In the meantime, we are walking on the wonderful peaty meadow, it emits an unka, which I pick up in the palm of my hand, there on the water's edge there is a ping-pong racket-sized lake mussel, a large grasshopper spider rushes to its work in the grass, black crickets chirp, one would prefer to lie down on the lawn and take a nap in the bright sunlight in autumn sunshine.

Photo: Péter Papajcsik/Index

We are standing on the bank of a so-called guru channel (which Béla Gunda called guru almost a hundred years ago). On the banks of the pond, there are some dried willows from the days before the program, but the trees do not dry out anymore, because the gürü channels lead the water from the reservoir into the forest if necessary. On the shore of the fishing lake, there are name signs every ten meters, according to fishing etiquette, where one person feeds the water, no one else can cast their hook there.

When the sluice with a tilting panel, operated by remote control from the Pécs center, is opened, the water flows freely towards the fishing pond in the gürü channel. We learn that the Ős-Dráva Program also played an important role in improving the miserable unemployment situation in Ormánság, when the sewers were rehabilitated, the project provided job opportunities to 420 local, most likely Roma public employees.
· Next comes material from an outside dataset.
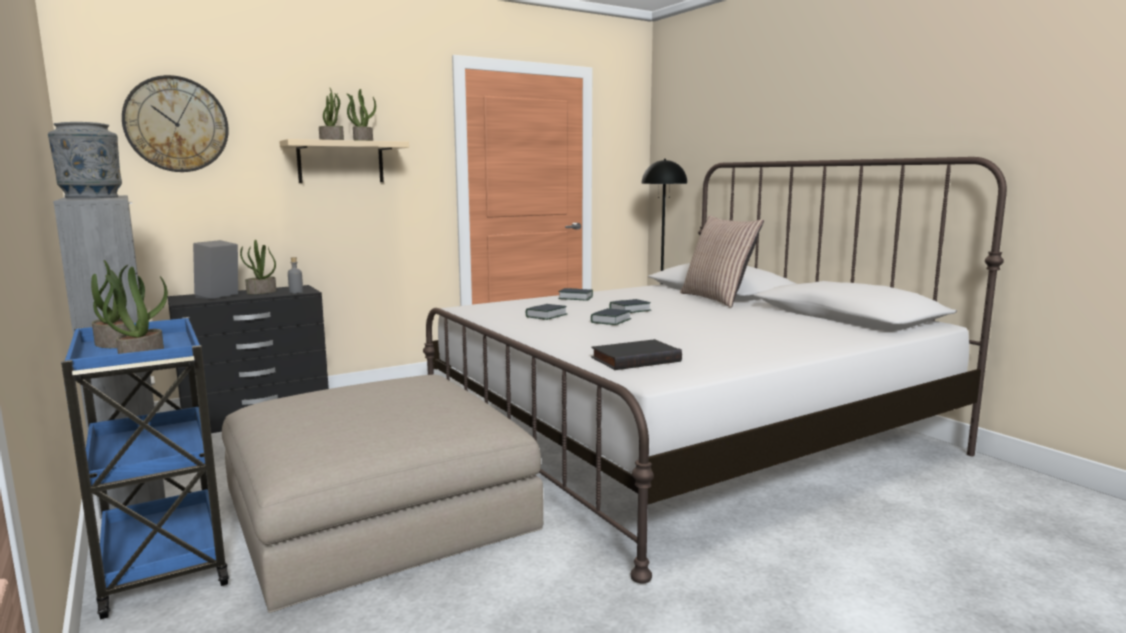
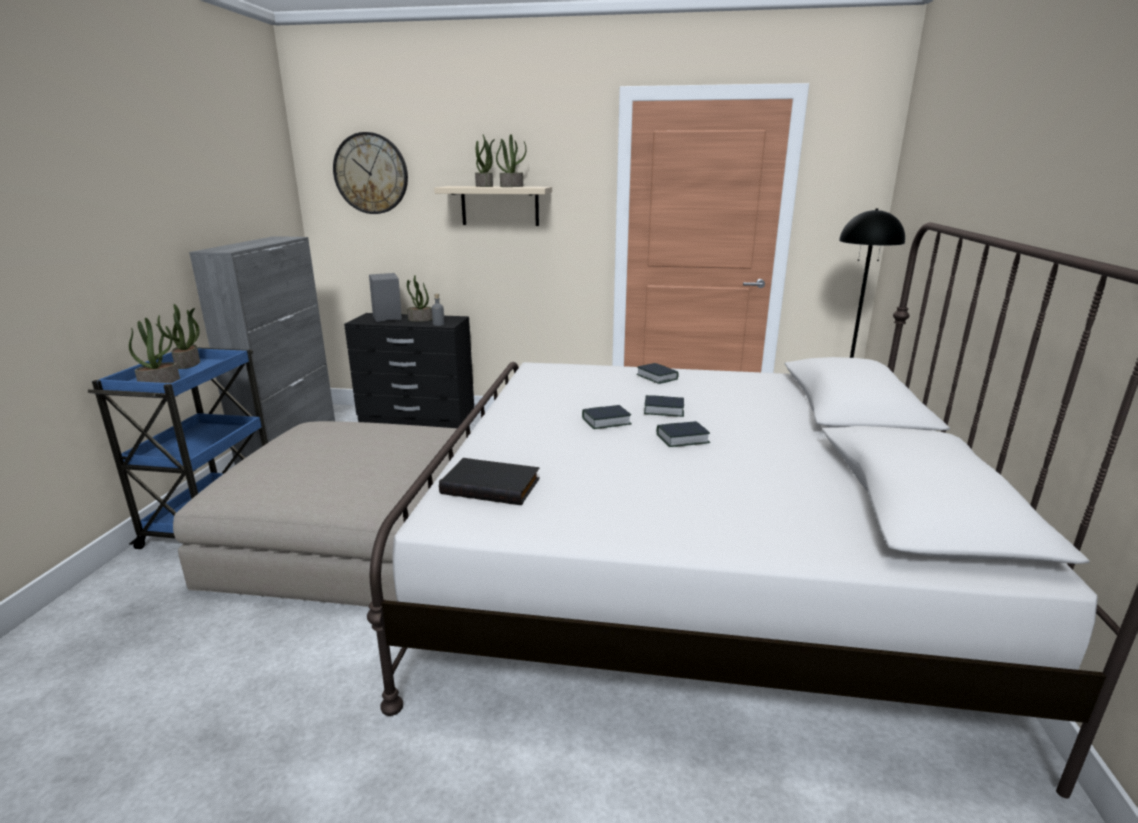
camera: 40 degrees right, 10 degrees up
grey vase [48,122,122,198] -> none
book [526,304,567,320] -> book moved to [657,421,710,447]
pillow [680,215,764,308] -> none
The barrage is not from the devil

In the meantime, Attila Nagy, the ambitious mayor of Sellye, unexpectedly came to us and noticed our rather conspicuous vehicle with the Index sign. He undertook to make a statement.

The Ÿ-Dráva Program means a lot to Sellya. When the implementation of the program started, this gürüto, as we call it, was still bone dry, dried up. It would have been the habitat of a wonderful ecosystem. I remember that the fishing association dug a trench at a cost of HUF 900,000 to save the fish that lived in the lake but were condemned to death due to dehydration. And after we managed to save this 2.4 hectares of water as a result of the program, the fish were reintroduced, the stock multiplied nicely and the anglers can fish again

says the city manager.

Another four hectares were added to this with the neighboring reservoir, so the project is working. The mayor does not fish, unlike his six-year-old son, who already uses the fishing lake intensively.

"Many children go fishing here, we are grateful to the company that such a close-to-nature hobby can spread among the youth of Selly. This year there was such a drought that without the continuous withdrawal and retention of water, our lake would have dried up again - adds Attila Nagy. - We really need a bottom threshold in the river, which could be used to regulate the water level of the Drava. The countries along the Drava, Italy, Austria, Slovenia and Croatia, have built a total of 22 power plants on the river, only Hungary has not. It really should be, because the bottom sill would make it possible to control the water level. During the great Drava flood in 2014, even the flooding of Sellye was a question of whether the Croatians would catch the water at their own power plant. Fortunately, they caught him, and thus Sellye, my hometown, where I have lived for 48 years now, was saved. But it is not good if our flood situation depends on the water management of other countries."

We walk around the area for another hour, gray herons, wild ducks everywhere, you come across few such seemingly untouched habitats in our country. And the life-giving element of everything is water, which, thanks to the Ÿ-Dráva Program, recaptured the 600-square-kilometer region, Ormánság, which was doomed to dry out and perish. It would be good to implement similar complex water management projects in our other landscape units, to retain our water resources, and to mitigate the harmful effects of climate change. On the other hand, we can be happy that there is already an example to follow, a model that works, we just have to use it.